Many of the university’s top-ranked degree programs, including sculpture, painting, fibers, and furniture design, are represented in the signature event’s exhibitions and programming. SCAD students and community members can interact with the artists during the three-day event through gallery talks, conversations, master classes, collaborations, and public art.

Exhibitions featured in SCAD deFINE ART 2022 include but are not limited to: 

Taking Shape, Group exhibition | On view through March 2

  • Exhibited in Alexander Hall, home to the SCAD School of Fine Arts, Taking Shape assembles spectacular photographic works by SCAD students and alumni that suggest a newfound physicality as we collectively re-engage in a changed world. Many of the works illustrate processes of forming or becoming and capture moments in which figures simultaneously connect and dissociate as they redefine their place within this present space.

Icons Only, Group exhibition | On view through June 13

  • Curated from SCAD MOA’s modern and contemporary photography collection with a selection of portraits by SCAD alumni photographers, Icons Only traces the evolution of iconography and its modern embrace in popular media from the Golden Age of Hollywood to our current era of viral social media fame. The works on view — icons of the 20th and 21st centuries — feature individuals whose names have become synonymous with images of their faces and bodies, from supermodels and actresses to musicians and visual artists. Excelling in the art of posing for a portrait — performing in front of and for the camera with a special awareness of how they position themselves, figuratively and literally — they enact a delicate balance between empowerment and objectification.

Doreen Lynette, Garner Pale In Comparison | Feb. 21–July 21

  • Garner’s sculptures and performances engage the history of medical experimentation on Black women’s bodies in the U.S., portraying their brutal humiliation and objectification, while clearly identifying the white perpetrators who enacted this suffering. Informed by deep research, her experimental and accumulative approach combines a wide range of materials — silicon, glass-fiber insulation, plastic, Vaseline, artificial hair, crystals, pearls — in anthropomorphic forms resembling fragmented or amputated body parts and human remains.
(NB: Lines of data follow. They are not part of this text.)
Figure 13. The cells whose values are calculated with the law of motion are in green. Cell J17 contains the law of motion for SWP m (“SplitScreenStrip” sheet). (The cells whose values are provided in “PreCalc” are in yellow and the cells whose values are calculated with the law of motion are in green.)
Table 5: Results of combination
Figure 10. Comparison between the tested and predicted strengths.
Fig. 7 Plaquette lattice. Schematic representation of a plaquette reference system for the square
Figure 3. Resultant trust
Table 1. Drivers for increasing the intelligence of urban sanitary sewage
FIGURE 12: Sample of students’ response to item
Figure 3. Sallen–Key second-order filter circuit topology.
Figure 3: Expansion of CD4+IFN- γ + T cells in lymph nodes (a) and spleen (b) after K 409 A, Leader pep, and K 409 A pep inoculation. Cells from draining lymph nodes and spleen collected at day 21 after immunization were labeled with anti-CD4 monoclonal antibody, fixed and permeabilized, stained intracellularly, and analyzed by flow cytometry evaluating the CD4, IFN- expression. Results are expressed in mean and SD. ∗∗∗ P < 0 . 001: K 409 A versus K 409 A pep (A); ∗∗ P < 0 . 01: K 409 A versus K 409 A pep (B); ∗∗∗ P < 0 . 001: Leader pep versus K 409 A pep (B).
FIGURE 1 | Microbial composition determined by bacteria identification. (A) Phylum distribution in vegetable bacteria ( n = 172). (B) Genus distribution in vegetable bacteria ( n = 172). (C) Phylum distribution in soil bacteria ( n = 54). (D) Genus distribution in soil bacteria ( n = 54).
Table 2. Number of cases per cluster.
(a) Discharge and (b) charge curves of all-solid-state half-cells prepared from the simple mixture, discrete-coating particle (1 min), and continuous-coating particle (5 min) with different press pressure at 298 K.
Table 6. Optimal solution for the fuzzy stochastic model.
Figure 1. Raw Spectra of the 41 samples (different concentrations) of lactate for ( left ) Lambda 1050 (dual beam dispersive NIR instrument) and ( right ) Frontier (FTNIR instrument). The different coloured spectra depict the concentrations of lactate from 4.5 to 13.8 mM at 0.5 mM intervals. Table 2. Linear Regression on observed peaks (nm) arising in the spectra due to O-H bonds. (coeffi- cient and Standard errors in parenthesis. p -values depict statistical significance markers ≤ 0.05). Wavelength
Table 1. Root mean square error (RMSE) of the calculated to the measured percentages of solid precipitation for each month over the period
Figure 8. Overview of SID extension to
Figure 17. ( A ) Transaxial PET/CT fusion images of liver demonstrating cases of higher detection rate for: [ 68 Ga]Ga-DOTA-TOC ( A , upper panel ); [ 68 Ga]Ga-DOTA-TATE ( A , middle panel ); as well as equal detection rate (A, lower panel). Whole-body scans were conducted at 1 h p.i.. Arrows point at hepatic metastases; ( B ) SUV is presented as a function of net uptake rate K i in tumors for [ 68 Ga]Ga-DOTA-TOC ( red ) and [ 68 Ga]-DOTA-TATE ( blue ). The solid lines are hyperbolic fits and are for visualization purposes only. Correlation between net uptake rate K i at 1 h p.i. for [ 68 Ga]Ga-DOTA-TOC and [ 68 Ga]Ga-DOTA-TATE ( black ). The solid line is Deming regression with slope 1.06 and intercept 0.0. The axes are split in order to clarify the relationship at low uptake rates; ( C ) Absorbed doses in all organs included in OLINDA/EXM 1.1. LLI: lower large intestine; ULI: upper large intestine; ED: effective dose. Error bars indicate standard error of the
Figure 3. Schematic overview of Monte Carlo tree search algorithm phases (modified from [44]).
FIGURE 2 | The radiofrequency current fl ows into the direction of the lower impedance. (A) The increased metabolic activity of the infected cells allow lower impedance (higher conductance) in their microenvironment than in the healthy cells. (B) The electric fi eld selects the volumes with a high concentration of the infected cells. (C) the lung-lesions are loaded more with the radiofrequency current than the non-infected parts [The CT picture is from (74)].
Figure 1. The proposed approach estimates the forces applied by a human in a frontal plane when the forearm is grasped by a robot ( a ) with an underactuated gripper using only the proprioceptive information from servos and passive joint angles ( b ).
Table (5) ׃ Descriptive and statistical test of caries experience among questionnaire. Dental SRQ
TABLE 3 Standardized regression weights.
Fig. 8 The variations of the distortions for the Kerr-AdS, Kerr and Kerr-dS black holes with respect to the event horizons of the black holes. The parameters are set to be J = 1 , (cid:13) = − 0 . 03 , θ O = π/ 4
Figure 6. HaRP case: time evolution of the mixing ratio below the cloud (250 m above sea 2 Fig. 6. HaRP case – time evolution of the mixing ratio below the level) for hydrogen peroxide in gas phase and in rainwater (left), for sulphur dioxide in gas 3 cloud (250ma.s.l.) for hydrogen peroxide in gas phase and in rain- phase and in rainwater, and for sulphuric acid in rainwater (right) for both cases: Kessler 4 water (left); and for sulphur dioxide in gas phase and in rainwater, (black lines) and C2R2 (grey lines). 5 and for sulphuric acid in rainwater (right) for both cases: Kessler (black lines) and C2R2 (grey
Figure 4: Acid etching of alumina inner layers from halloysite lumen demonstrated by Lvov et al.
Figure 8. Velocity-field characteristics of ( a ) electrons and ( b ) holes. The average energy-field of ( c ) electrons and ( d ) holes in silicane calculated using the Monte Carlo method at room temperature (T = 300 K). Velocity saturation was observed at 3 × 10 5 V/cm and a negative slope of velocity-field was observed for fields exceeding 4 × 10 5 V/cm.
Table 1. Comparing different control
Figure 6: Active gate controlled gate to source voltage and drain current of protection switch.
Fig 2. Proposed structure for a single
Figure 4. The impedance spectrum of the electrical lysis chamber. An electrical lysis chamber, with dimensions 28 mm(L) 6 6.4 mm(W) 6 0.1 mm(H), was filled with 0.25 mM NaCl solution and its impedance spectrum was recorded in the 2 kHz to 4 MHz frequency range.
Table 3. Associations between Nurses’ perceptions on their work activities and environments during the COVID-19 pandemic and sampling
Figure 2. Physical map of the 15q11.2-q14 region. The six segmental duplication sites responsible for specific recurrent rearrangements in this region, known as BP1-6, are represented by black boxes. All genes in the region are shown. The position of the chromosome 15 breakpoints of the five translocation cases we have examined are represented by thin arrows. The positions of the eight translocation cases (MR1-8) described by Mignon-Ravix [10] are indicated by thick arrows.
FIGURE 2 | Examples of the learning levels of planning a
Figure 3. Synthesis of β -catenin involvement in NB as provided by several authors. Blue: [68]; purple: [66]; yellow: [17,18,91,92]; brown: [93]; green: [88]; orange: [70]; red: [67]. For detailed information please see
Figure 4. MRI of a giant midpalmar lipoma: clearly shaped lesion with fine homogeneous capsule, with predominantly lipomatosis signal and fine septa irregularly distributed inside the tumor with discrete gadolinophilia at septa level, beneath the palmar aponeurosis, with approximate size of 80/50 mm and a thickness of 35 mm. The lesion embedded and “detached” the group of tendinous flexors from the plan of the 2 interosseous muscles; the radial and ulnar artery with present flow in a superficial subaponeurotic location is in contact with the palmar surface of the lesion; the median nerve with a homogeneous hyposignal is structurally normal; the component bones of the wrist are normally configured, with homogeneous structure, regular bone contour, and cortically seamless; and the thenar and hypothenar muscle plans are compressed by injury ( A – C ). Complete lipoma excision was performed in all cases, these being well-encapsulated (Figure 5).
Barthélémy Toguo, Urban Requiem | Feb. 21–July 21

  • Working across painting, drawing, sculpture, photography, performance, and installation, Toguo addresses enduring and urgently relevant issues of exile, displacement, migration, colonialism, race, and the relationship between the Global North and South. At the core of his practice is the notion of belonging, which stems from his dual French-Cameroonian nationality. Through poetic, hopeful, and often figurative gestures connecting nature with the human body, Toguo foregrounds concerns that have both ecological and societal implications. The artist’s recent works are informed by political and social movements and humanitarian tragedies, including Black Lives Matter and refugee crises.

Sang Hoon Kim, Soft Spot | Feb. 28–Aug. 1

  • Kim has developed a signature technique for originating organic and colorful works with an unlikely material: foam. His unique treatment of the design object — making use of color, texture, and multi- perspectival shapes — creates a rich connection to sculptural practices. For his solo exhibition at SCAD MOA, the artist presents a group of recent objects that are diverse in function but cohesive in their playful and innovative approach to design.